Intervention de Michèle Alliot-Marie

Réunion du 17 février 2010 à 21h30
Récidive criminelle — Article 5 bis, amendement 45

Michèle Alliot-Marie, ministre d'État :

En préambule, je voudrais préciser à M. Anziani un point qui me paraît essentiel : le répertoire des données personnelles ne vise pas toutes les infractions, mais seulement celles pour lesquelles un suivi socio-judiciaire est encouru, autrement dit les meurtres, les viols et les agressions sexuelles. Il n’est donc ni dans la logique du texte ni dans nos intentions d’inscrire dans ce répertoire les personnes ayant participé à des manifestations !

En ce qui concerne l’amendement n° 45, je précise que toutes les données relatives à des personnes ayant fait l’objet d’un classement sans suite, d’un non-lieu, d’une relaxe ou d’un acquittement seront bien entendu immédiatement effacées.
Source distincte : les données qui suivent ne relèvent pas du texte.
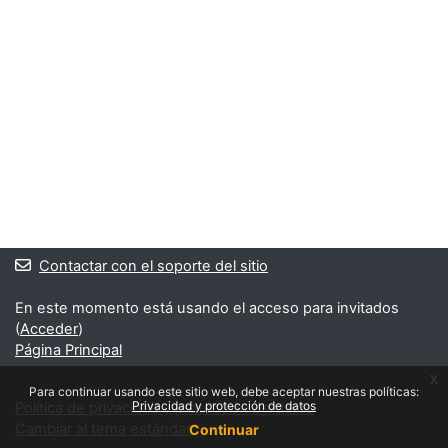
Contactar con el soporte del sitio
En este momento está usando el acceso para invitados
(
Acceder
)
Página Principal
x
Para continuar usando este sitio web, debe aceptar nuestras políticas:
Privacidad y protección de datos
Política de privacidad y protección de datos
Cambiar al tema estándar
Continuar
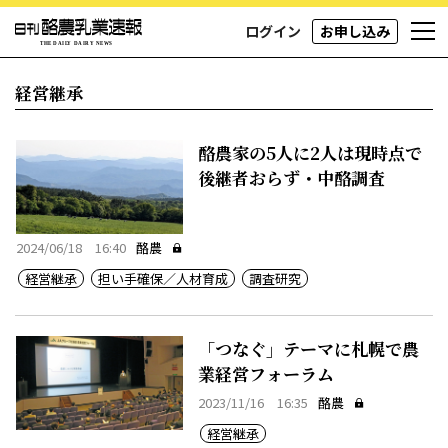
ログイン
お申し込み
経営継承
酪農家の5人に2人は現時点で
後継者おらず・中酪調査
2024/06/18 16:40
酪農
経営継承
担い手確保／人材育成
調査研究
「つなぐ」テーマに札幌で農
業経営フォーラム
2023/11/16 16:35
酪農
経営継承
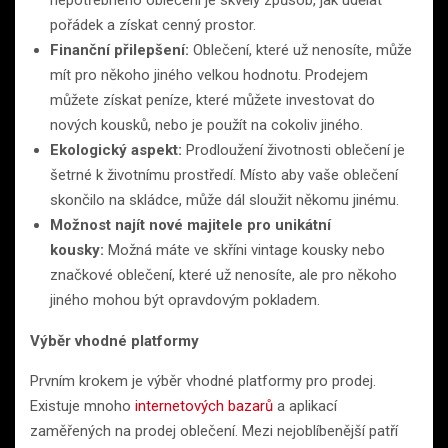
nepotřebného oblečení je skvělý způsob, jak udělat
pořádek a získat cenný prostor.
Finanční přilepšení:
Oblečení, které už nenosíte, může
mít pro někoho jiného velkou hodnotu. Prodejem
můžete získat peníze, které můžete investovat do
nových kousků, nebo je použít na cokoliv jiného.
Ekologický aspekt:
Prodloužení životnosti oblečení je
šetrné k životnímu prostředí. Místo aby vaše oblečení
skončilo na skládce, může dál sloužit někomu jinému.
Možnost najít nové majitele pro unikátní
kousky:
Možná máte ve skříni vintage kousky nebo
značkové oblečení, které už nenosíte, ale pro někoho
jiného mohou být opravdovým pokladem.
Výběr vhodné platformy
Prvním krokem je výběr vhodné platformy pro prodej.
Existuje mnoho
internetových bazarů
a aplikací
zaměřených na prodej oblečení. Mezi nejoblíbenější patří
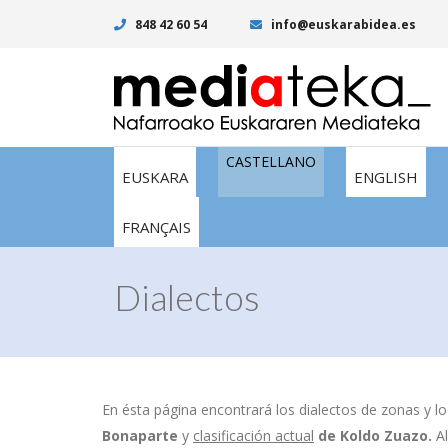
848 42 60 54
info@euskarabidea.es
CASTELLANO
EUSKARA
ENGLISH
FRANÇAIS
Dialectos
En ésta página encontrará los dialectos de zonas y lo
Bonaparte
y
clasificación actual
de
Koldo Zuazo.
A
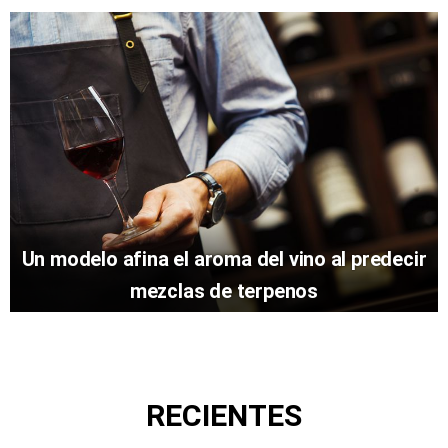
Un modelo afina el aroma del vino al predecir
mezclas de terpenos
RECIENTES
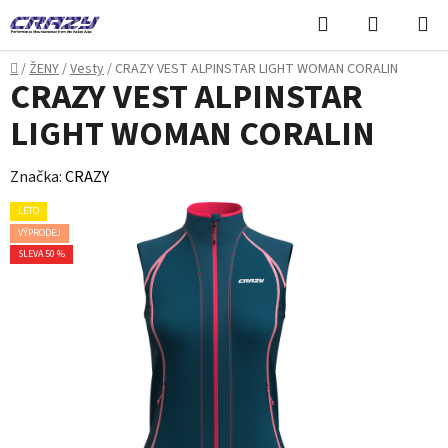
Přejít
Hledat
NÁKUPN
na
KOŠÍK
obsah
Domů
/
ŽENY
/
Vesty
/
CRAZY VEST ALPINSTAR LIGHT WOMAN CORALIN
CRAZY VEST ALPINSTAR
LIGHT WOMAN CORALIN
Značka:
CRAZY
LÉTO
VÝPRODEJ
SLEVA 50 %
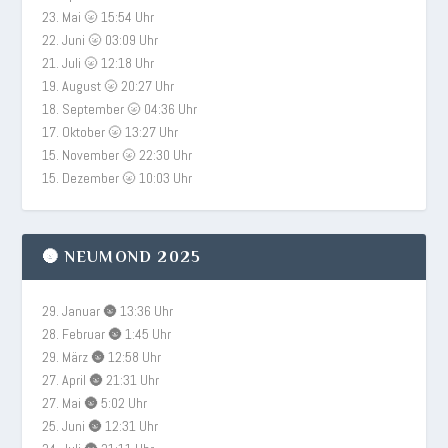
23. Mai 🌝 15:54 Uhr
22. Juni 🌝 03:09 Uhr
21. Juli 🌝 12:18 Uhr
19. August 🌝 20:27 Uhr
18. September 🌝 04:36 Uhr
17. Oktober 🌝 13:27 Uhr
15. November 🌝 22:30 Uhr
15. Dezember 🌝 10:03 Uhr
🌚 NEUMOND 2025
29. Januar 🌚 13:36 Uhr
28. Februar 🌚 1:45 Uhr
29. März 🌚 12:58 Uhr
27. April 🌚 21:31 Uhr
27. Mai 🌚 5:02 Uhr
25. Juni 🌚 12:31 Uhr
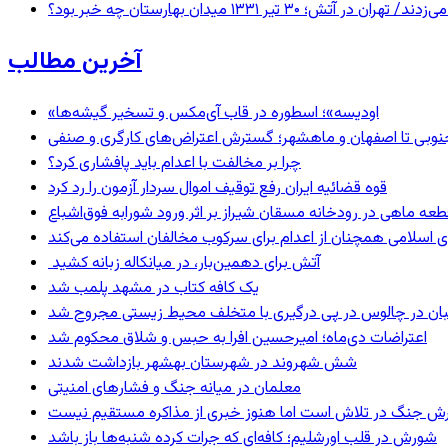
 ۱۳۳۱ میدان بهارستان چه خبر بود؟
آخرین مطالب
«اودیسه»؛ اسطوره در قاب آی‌مکس و تسخیر گیشه‌ها
نوبی تا اصفهان و ماهشهر؛ گسترش اعتراض‌های کارگری و صنفی
چرا بر مخالفت با اعدام باید پافشاری کرد؟
قوه قضائیه ایران رفع توقیف اموال سردار آزمون را رد کرد
 اسلامی همچنان از اعدام برای سرکوب مخالفان استفاده می‌کند
آتش برای دهمین‌بار، در میانکاله زبانه کشید
یک کافه کتاب در مشهد پلمب شد
ان در چالوس در پی درگیری با متخلف محیط زیستی مجروح شد
اعتراضات دی‌ماه؛ امیرحسین افرا به حبس و شلاق محکوم شد
شش شهروند در شهرستان بهشهر بازداشت شدند
معلمان در میانه جنگ و فشارهای امنیتی
ترش جنگ در تلاش است اما هنوز خبری از مذاکره مستقیم نیست
شورش در قلب اورشلیم؛ کافه‌ای که جرات کرده شنبه‌ها باز باشد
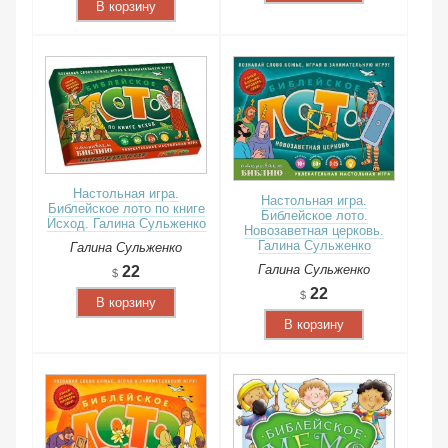
В корзину
Настольная игра.
Настольная игра.
Библейское лото по книге
Библейское лото.
Исход. Галина Сульженко
Новозаветная церковь.
Галина Сульженко
Галина Сульженко
Галина Сульженко
22
22
В корзину
В корзину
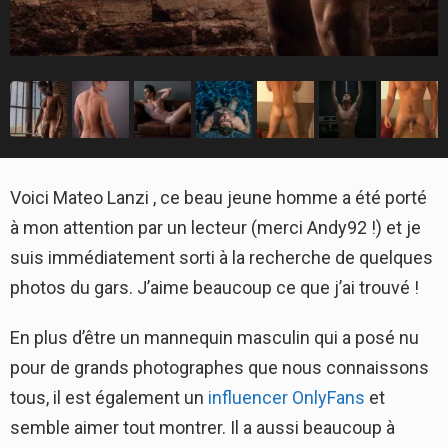
Voici Mateo Lanzi , ce beau jeune homme a été porté
à mon attention par un lecteur (merci Andy92 !) et je
suis immédiatement sorti à la recherche de quelques
photos du gars. J’aime beaucoup ce que j’ai trouvé !
En plus d’être un mannequin masculin qui a posé nu
pour de grands photographes que nous connaissons
tous, il est également un
influencer OnlyFans
et
semble aimer tout montrer. Il a aussi beaucoup à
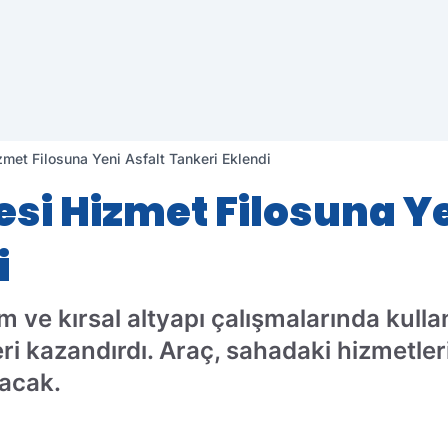
Hizmet Filosuna Yeni Asfalt Tankeri Eklendi
aresi Hizmet Filosuna Y
i
apım ve kırsal altyapı çalışmalarında kul
eri kazandırdı. Araç, sahadaki hizmetleri
yacak.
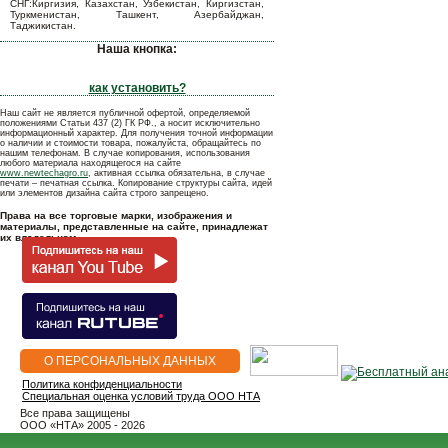
СНГ:Киргизия, Казахстан, Узбекистан, Киргизстан,
Туркменистан, Ташкент, Азербайджан,
Таджикистан.
Наша кнопка:
как установить?
Наш сайт не является публичной офертой, определяемой
положениями Статьи 437 (2) ГК РФ., а носит исключительно
информационный характер. Для получения точной информации
о наличии и стоимости товара, пожалуйста, обращайтесь по
нашим телефонам. В случае копирования, использования
любого материала находящегося на сайте
www.newtechagro.ru
, активная ссылка обязательна, в случае
печати – печатная ссылка. Копирование структуры сайта, идей
или элементов дизайна сайта строго запрещено.
Права на все торговые марки, изображения и
материалы, представленные на сайте, принадлежат
их владельцам.
О ПЕРСОНАЛЬНЫХ ДАННЫХ
Политика конфиденциальности
Специальная оценка условий труда ООО НТА
Все права защищены
OOO «НТА» 2005 - 2026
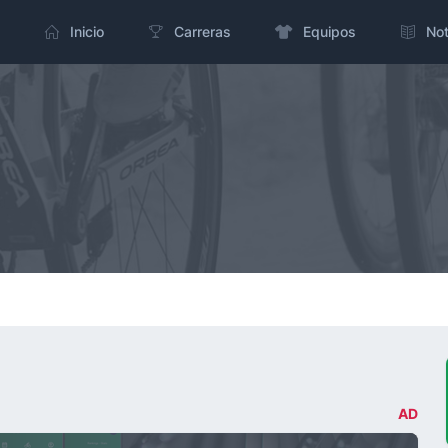
Inicio
Carreras
Equipos
Not
AD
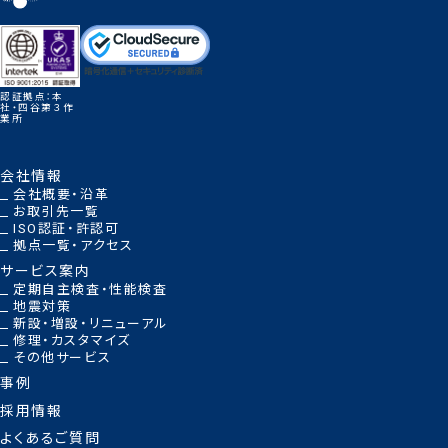
認証拠点：本
社・四谷第３作
業所
会社情報
会社概要・沿革
お取引先一覧
ISO認証・許認可
拠点一覧・アクセス
サービス案内
定期自主検査・性能検査
地震対策
新設・増設・リニューアル
修理・カスタマイズ
その他サービス
事例
採用情報
よくあるご質問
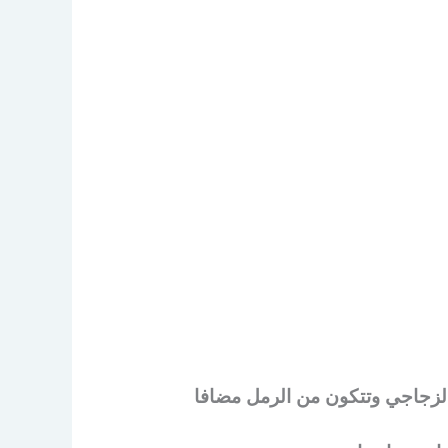
الزجاجي وتتكون من الرمل مضافا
Faut-il pour autant interdire l’inscription dans le répertoire des expertises et des analyses relatives à des personnes poursuivies et en attente de jugement ?

Prenons le cas d’une personne poursuivie dans différentes procédures pour faits de viols. Ne serait-il pas absurde qu’un magistrat instruisant l’une de ces affaires ne puisse avoir accès, par le biais de ce répertoire, aux expertises psychiatriques réalisées dans une autre procédure menée en parallèle ? C'est la raison pour laquelle le Gouvernement a émis un avis défavorable sur cet amendement.

En ce qui concerne les amendements n° 46 rectifié et 47, auxquels le Gouvernement est défavorable, les explications de M. le rapporteur étaient parfaitement claires et je les reprends à mon compte.

En ce qui concerne l’amendement de M. Türk, je voudrais rappeler, à la suite de M. le rapporteur, que la durée de conservation des données enregistrées dans un fichier ne relève normalement pas du domaine de la loi. Comme les assemblées seront amenées à débattre d’ici peu de la procédure pénale, cette question sera réexaminée en tenant compte de la réalité et des droits ou obligations qui peuvent en résulter.

Bien légiférer implique de distinguer ce qui relève du domaine législatif de ce qui relève du domaine règlementaire ; sinon, nous serons confrontés à un envahissement législatif qui rendra la loi illisible.

De la même façon, le législateur n’a pas à se substituer à la CNIL, qui doit pouvoir, en la matière, jouer son rôle. J’entendais tout à l’heure des propositions qui tendaient à substituer le Sénat et l’Assemblée nationale à cette autorité ! Cela n’est pas une bonne chose, car chacun doit faire son travail.

Sur le fond, la durée de trente ans proposée ne me semble pas acceptable, car elle n’est pas cohérente avec la durée d’inscription au casier judiciaire des faits criminels, qui est de quarante ans.

Imaginons une personne condamnée à une peine de trente ans pour des faits de nature sexuelle, qui ont forcément été particulièrement graves. Si elle commet de nouveaux faits à sa sortie de prison, devons-nous nous priver d’un accès simple et rapide aux expertises qui avaient été réalisées avant et qui peuvent donner un éclairage sur la personnalité de l’intéressé ? De nouvelles expertises seront sans doute menées, mais les anciennes peuvent être utiles pour le juge.

C’est la raison pour laquelle je demanderai à M. Türk de bien vouloir retirer son amendement, d’autant que la CNIL sera saisie des dispositions relatives au fichier. Nous devrons examiner les cas que je viens d’évoquer, mais, je le répète, l’amendement ne me semble pas s’accorder avec le texte. À défaut d’un retrait, je serais obligée d’y être défavorable.